As patients live longer, treatments include pain management, blood transfusion, and bone marrow transplants. Those transplants can come with a lot of complications, experts say, from finding a match to removing bone marrow and hoping for a successful transfer. And if those patients already have organ damage — which many do by the age of 20, Adesina said — it’s often not reversible.
Blood transfusions keep the amount of misshapen red blood cells down, but also require good donor matches and a consistent supply of healthy blood donations. Often, sickle cell patients are treated with medications to manage their pain, Tyler-Hill said.
No treatment to date has addressed the disease’s root cause. That’s where the new gene therapy comes in.
How does this new treatment expand options for patients?
Unlike blood transfusions and bone marrow transplants, no donor is required for the gene-editing treatment. During treatment, the CRISPR technique edits the patient’s own stem cells to help the body produce a more healthy form of blood. In the process, the DNA of the patient’s blood cells is permanently altered.
It’s not a complete cure for all the complications sickle cell patients are dealing with, Adesina said. She has patients who have undergone bone marrow transplants and still deal with chronic pain and infertility. The slate is not wiped clean. If there’s damage already caused to the body, it’s likely not reversible.
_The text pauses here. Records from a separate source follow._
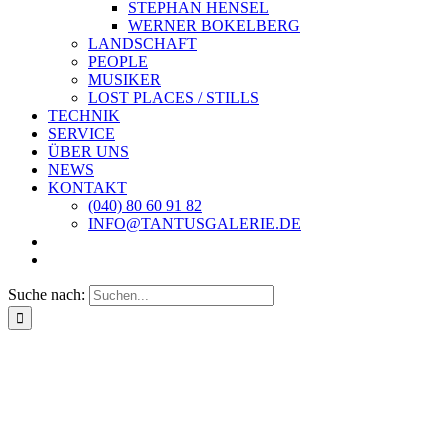
STEPHAN HENSEL
WERNER BOKELBERG
LANDSCHAFT
PEOPLE
MUSIKER
LOST PLACES / STILLS
TECHNIK
SERVICE
ÜBER UNS
NEWS
KONTAKT
(040) 80 60 91 82
INFO@TANTUSGALERIE.DE
Suche nach:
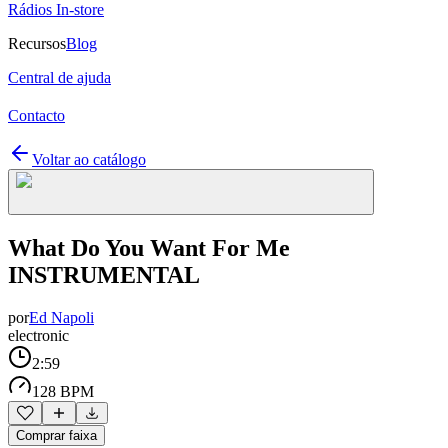
Rádios In-store
Recursos
Blog
Central de ajuda
Contacto
Voltar ao catálogo
What Do You Want For Me
INSTRUMENTAL
por
Ed Napoli
electronic
2:59
128 BPM
Comprar faixa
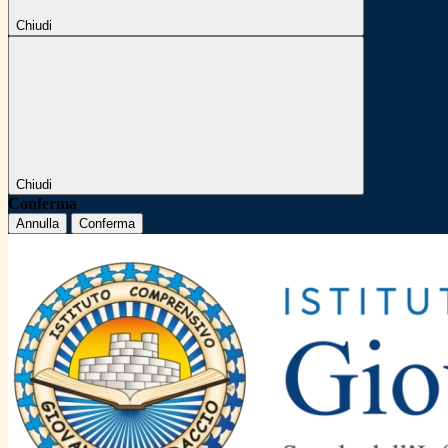
Chiudi
Chiudi
Conferma
Annulla
Conferma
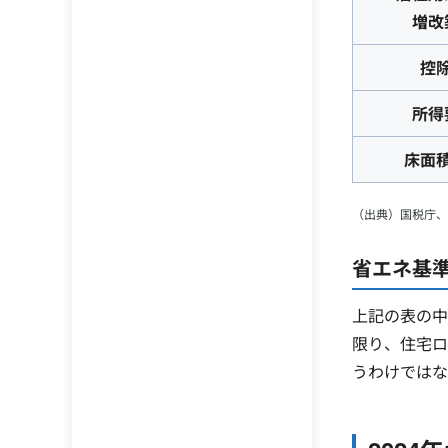
増改
控
所得
床面
（出典）国税庁、
省エネ基
上記の表の中
限り、住宅ロ
うわけではな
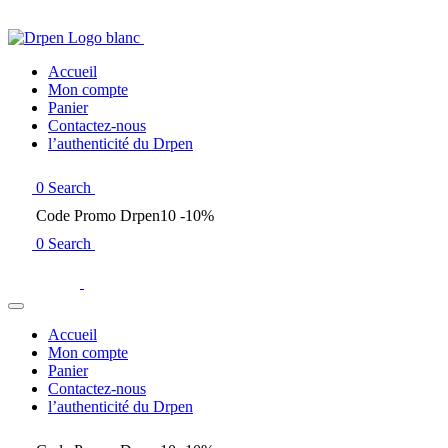
Accueil
Mon compte
Panier
Contactez-nous
l’authenticité du Drpen
0
Search
Code Promo Drpen10 -10%
0
Search
Accueil
Mon compte
Panier
Contactez-nous
l’authenticité du Drpen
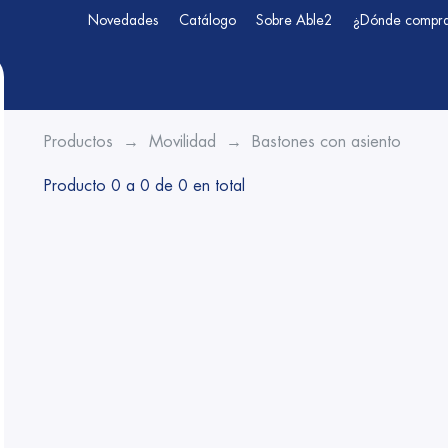
Novedades
Catálogo
Sobre Able2
¿Dónde compr
Productos
Movilidad
Bastones con asiento
Producto 0 a 0 de 0 en total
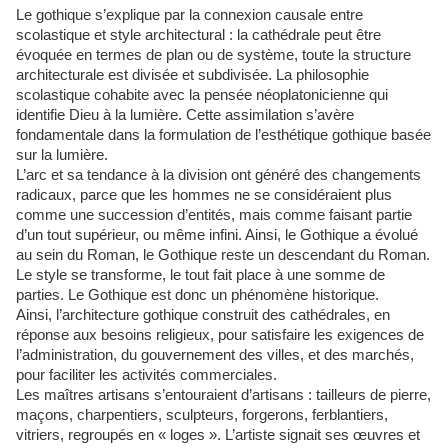
Le gothique s’explique par la connexion causale entre
scolastique et style architectural : la cathédrale peut être
évoquée en termes de plan ou de système, toute la structure
architecturale est divisée et subdivisée. La philosophie
scolastique cohabite avec la pensée néoplatonicienne qui
identifie Dieu à la lumière. Cette assimilation s’avère
fondamentale dans la formulation de l’esthétique gothique basée
sur la lumière.
L’arc et sa tendance à la division ont généré des changements
radicaux, parce que les hommes ne se considéraient plus
comme une succession d’entités, mais comme faisant partie
d’un tout supérieur, ou même infini. Ainsi, le Gothique a évolué
au sein du Roman, le Gothique reste un descendant du Roman.
Le style se transforme, le tout fait place à une somme de
parties. Le Gothique est donc un phénomène historique.
Ainsi, l’architecture gothique construit des cathédrales, en
réponse aux besoins religieux, pour satisfaire les exigences de
l’administration, du gouvernement des villes, et des marchés,
pour faciliter les activités commerciales.
Les maîtres artisans s’entouraient d’artisans : tailleurs de pierre,
maçons, charpentiers, sculpteurs, forgerons, ferblantiers,
vitriers, regroupés en « loges ». L’artiste signait ses œuvres et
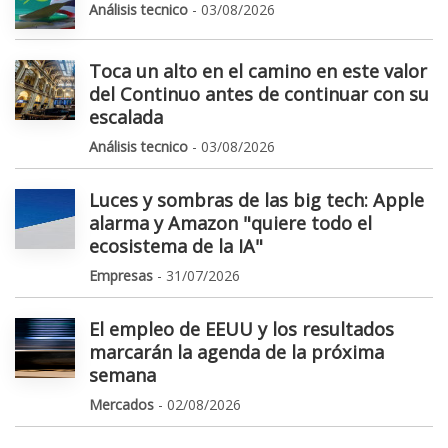
Análisis tecnico
- 03/08/2026
Toca un alto en el camino en este valor
del Continuo antes de continuar con su
escalada
Análisis tecnico
- 03/08/2026
Luces y sombras de las big tech: Apple
alarma y Amazon "quiere todo el
ecosistema de la IA"
Empresas
- 31/07/2026
El empleo de EEUU y los resultados
marcarán la agenda de la próxima
semana
Mercados
- 02/08/2026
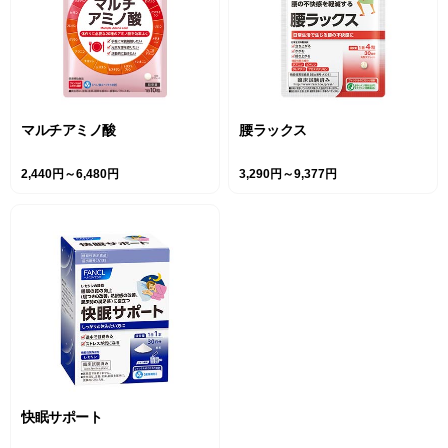
マルチアミノ酸
腰ラックス
2,440円～6,480円
3,290円～9,377円
快眠サポート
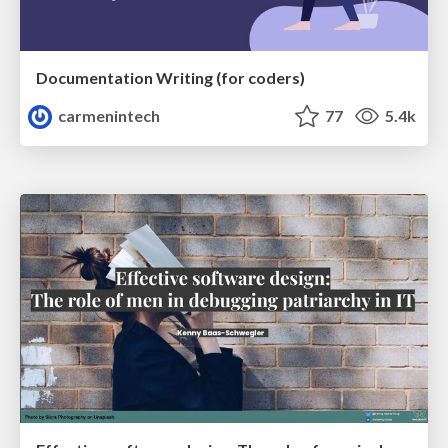
Documentation Writing (for coders)
carmenintech
77
5.4k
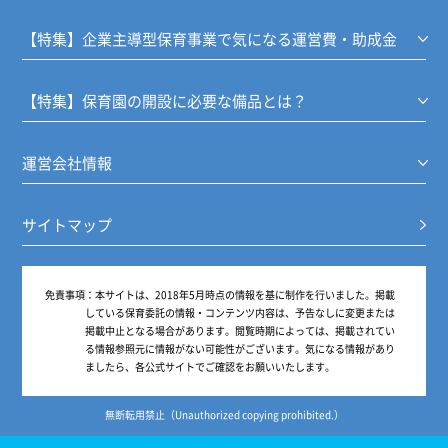
【特集】企業主導型保育事業で気になる運営費・助成金
【特集】保育園の開設に必要な備品とは？
運営会社情報
サイトマップ
免責事項：
本サイトは、2018年5月時点の情報を基に制作を行いました。掲載
している保育委託の情報・コンテンツ内容は、予告なしに変更または
掲載中止となる場合があります。閲覧時期によっては、掲載されてい
る情報参照元に情報がない可能性がございます。気になる情報があり
ましたら、各公式サイトでご確認をお願いいたします。
無断転用禁止（Unauthorized copying prohibited.）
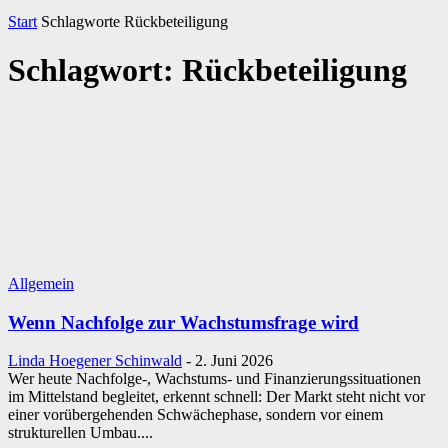
Start
Schlagworte
Rückbeteiligung
Schlagwort: Rückbeteiligung
Allgemein
Wenn Nachfolge zur Wachstumsfrage wird
Linda Hoegener Schinwald
-
2. Juni 2026
Wer heute Nachfolge-, Wachstums- und Finanzierungssituationen
im Mittelstand begleitet, erkennt schnell: Der Markt steht nicht vor
einer vorübergehenden Schwächephase, sondern vor einem
strukturellen Umbau....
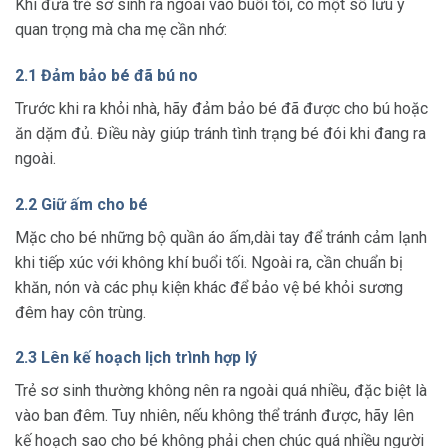
Khi đưa trẻ sơ sinh ra ngoài vào buổi tối, có một số lưu ý
quan trọng mà cha mẹ cần nhớ:
2.1 Đảm bảo bé đã bú no
Trước khi ra khỏi nhà, hãy đảm bảo bé đã được cho bú hoặc
ăn dặm đủ. Điều này giúp tránh tình trạng bé đói khi đang ra
ngoài.
2.2 Giữ ấm cho bé
Mặc cho bé những bộ quần áo ấm,dài tay để tránh cảm lạnh
khi tiếp xúc với không khí buổi tối. Ngoài ra, cần chuẩn bị
khăn, nón và các phụ kiện khác để bảo vệ bé khỏi sương
đêm hay côn trùng.
2.3 Lên kế hoạch lịch trình hợp lý
Trẻ sơ sinh thường không nên ra ngoài quá nhiều, đặc biệt là
vào ban đêm. Tuy nhiên, nếu không thể tránh được, hãy lên
kế hoạch sao cho bé không phải chen chúc quá nhiều người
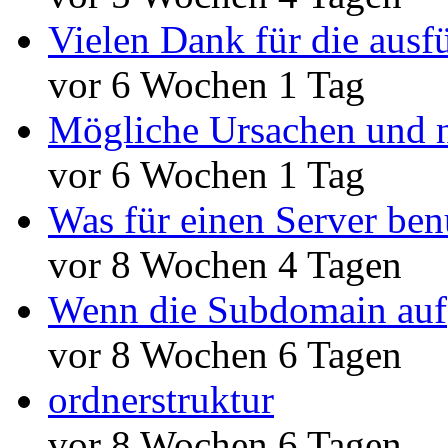
Vielen Dank für die ausf
vor 6 Wochen 1 Tag
Mögliche Ursachen und n
vor 6 Wochen 1 Tag
Was für einen Server ben
vor 8 Wochen 4 Tagen
Wenn die Subdomain auf
vor 8 Wochen 6 Tagen
ordnerstruktur
vor 8 Wochen 6 Tagen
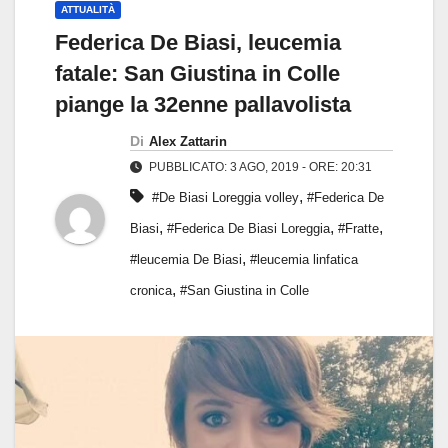
ATTUALITÀ
Federica De Biasi, leucemia
fatale: San Giustina in Colle
piange la 32enne pallavolista
Di
Alex Zattarin
PUBBLICATO: 3 AGO, 2019 - ORE: 20:31
,
#De Biasi Loreggia volley
#Federica De
,
,
,
Biasi
#Federica De Biasi Loreggia
#Fratte
,
#leucemia De Biasi
#leucemia linfatica
,
cronica
#San Giustina in Colle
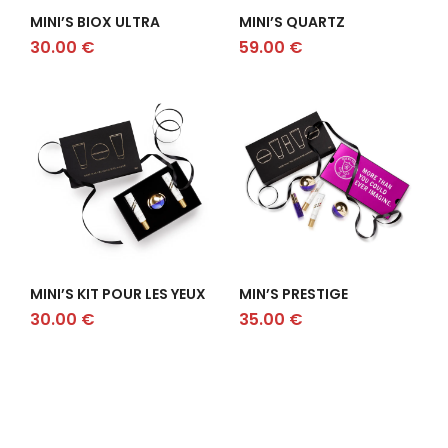
MINI’S BIOX ULTRA
MINI’S QUARTZ
30.00
€
59.00
€
MINI’S KIT POUR LES YEUX
MIN’S PRESTIGE
30.00
€
35.00
€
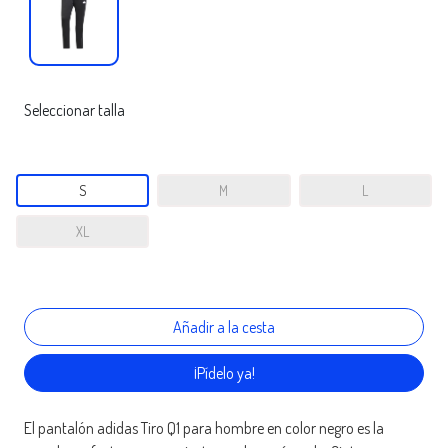
Seleccionar talla
S
M
L
XL
¡Pídelo ya!
El pantalón adidas Tiro Q1 para hombre en color negro es la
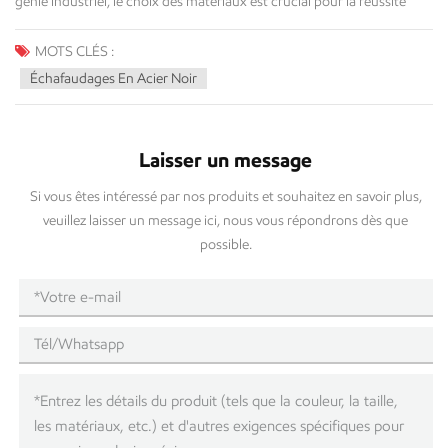
MOTS CLÉS :
Échafaudages En Acier Noir
Laisser un message
Si vous êtes intéressé par nos produits et souhaitez en savoir plus,
veuillez laisser un message ici, nous vous répondrons dès que
possible.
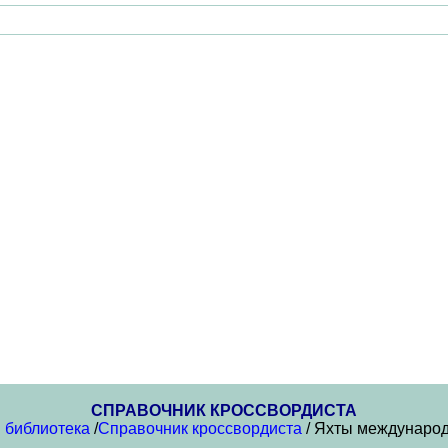
СПРАВОЧНИК КРОССВОРДИСТА
 библиотека
/
Справочник кроссвордиста
/ Яхты международ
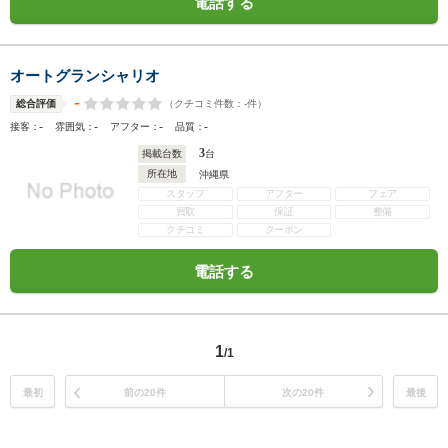
電話する
オートグランシャリオ
-
（クチコミ件数：
-
件）
総合評価
-
-
-
-
接客：
雰囲気：
アフター：
品質：
3
掲載台数
台
所在地
沖縄県
スタッフ
アフター
フェア
買取
保証
整備
クチコミ
クーポン
電話する
1
/1
最初
前の20件
次の20件
最後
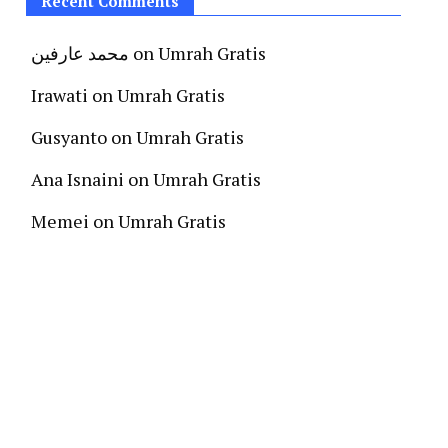
Recent Comments
محمد عارفين
on
Umrah Gratis
Irawati
on
Umrah Gratis
Gusyanto
on
Umrah Gratis
Ana Isnaini
on
Umrah Gratis
Memei
on
Umrah Gratis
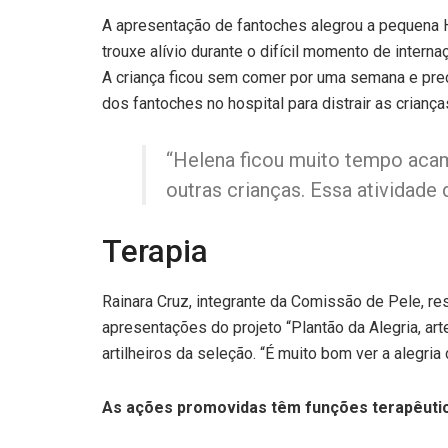
A apresentação de fantoches alegrou a pequena He
trouxe alívio durante o difícil momento de interna
A criança ficou sem comer por uma semana e prec
dos fantoches no hospital para distrair as criança
“Helena ficou muito tempo acam
outras crianças. Essa atividade 
Terapia
Rainara Cruz, integrante da Comissão de Pele, re
apresentações do projeto “Plantão da Alegria, ar
artilheiros da seleção. “É muito bom ver a alegria
As ações promovidas têm funções terapêutic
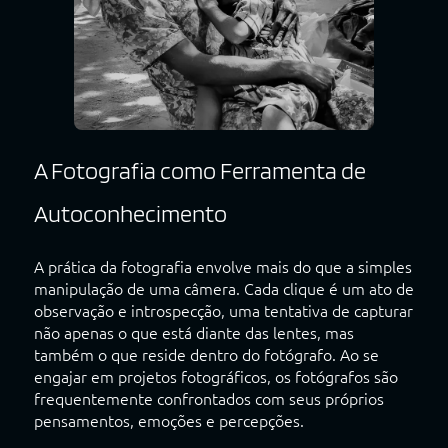
A Fotografia como Ferramenta de
Autoconhecimento
A prática da fotografia envolve mais do que a simples
manipulação de uma câmera. Cada clique é um ato de
observação e introspecção, uma tentativa de capturar
não apenas o que está diante das lentes, mas
também o que reside dentro do fotógrafo. Ao se
engajar em projetos fotográficos, os fotógrafos são
frequentemente confrontados com seus próprios
pensamentos, emoções e percepções.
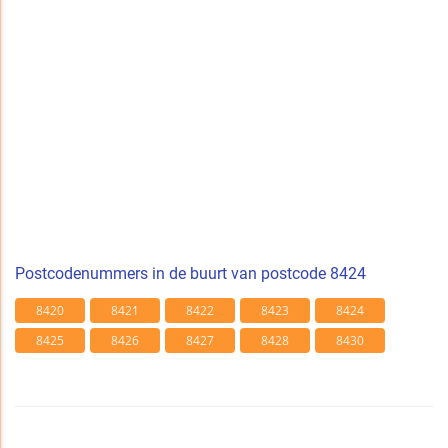
Postcodenummers in de buurt van postcode 8424
8420
8421
8422
8423
8424
8425
8426
8427
8428
8430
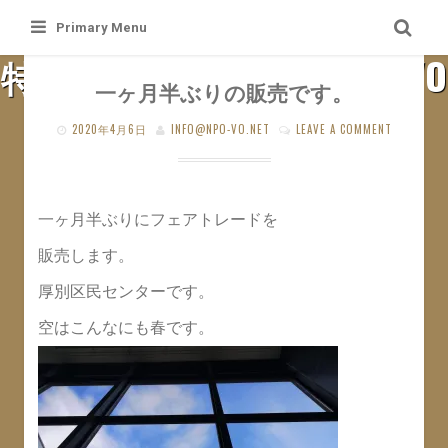
Skip
Primary Menu
to
特定非営利活動法人 札幌VO
content
一ヶ月半ぶりの販売です。
SAPPORO VO WEB SITE
2020年4月6日
INFO@NPO-VO.NET
LEAVE A COMMENT
一ヶ月半ぶりにフェアトレードを
販売します。
厚別区民センターです。
空はこんなにも春です。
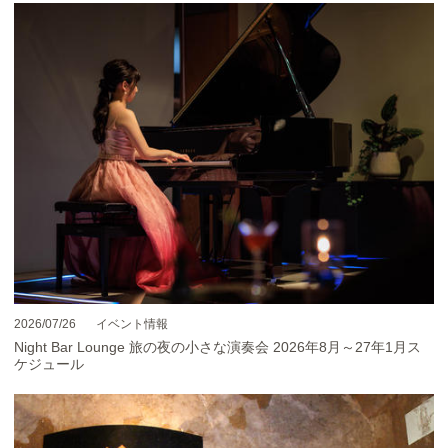
2026/07/26
イベント情報
Night Bar Lounge 旅の夜の小さな演奏会 2026年8月～27年1月ス
ケジュール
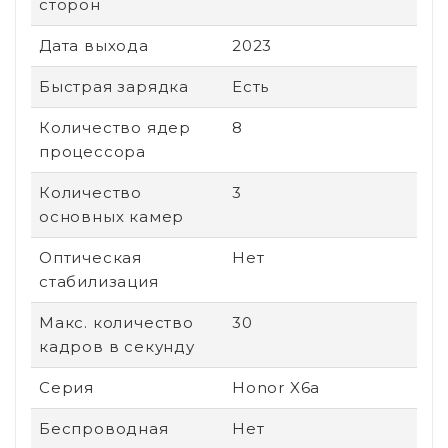
сторон
Дата выхода
2023
Быстрая зарядка
Есть
Количество ядер
8
процессора
Количество
3
основных камер
Оптическая
Нет
стабилизация
Макс. количество
30
кадров в секунду
Серия
Honor X6a
Беспроводная
Нет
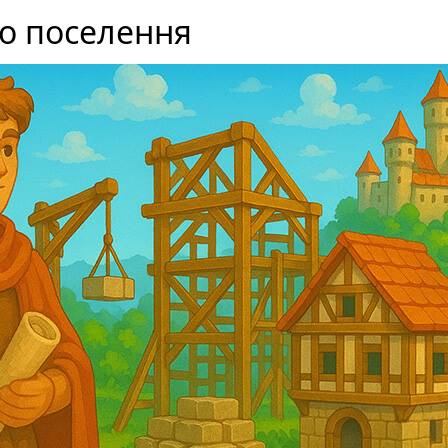
о поселення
That’s why she advocates for gene therapy, especially for young patients, before the disease takes a devastating toll throughout the body. But she worries about how costly the treatment could be, and how much social, emotional, and medical support is required to complete the therapy effectively. It’s expected to cost millions per patient. So far, it’s only been used in clinical trials, she said.
The full treatment requires about two months of blood transfusions, then the removal of bone marrow stem cells to be treated and altered. Patients will go through chemotherapy, then the edited cells will be infused back into their bodies. They will have to stay in the hospitals for weeks while new blood cells repopulate.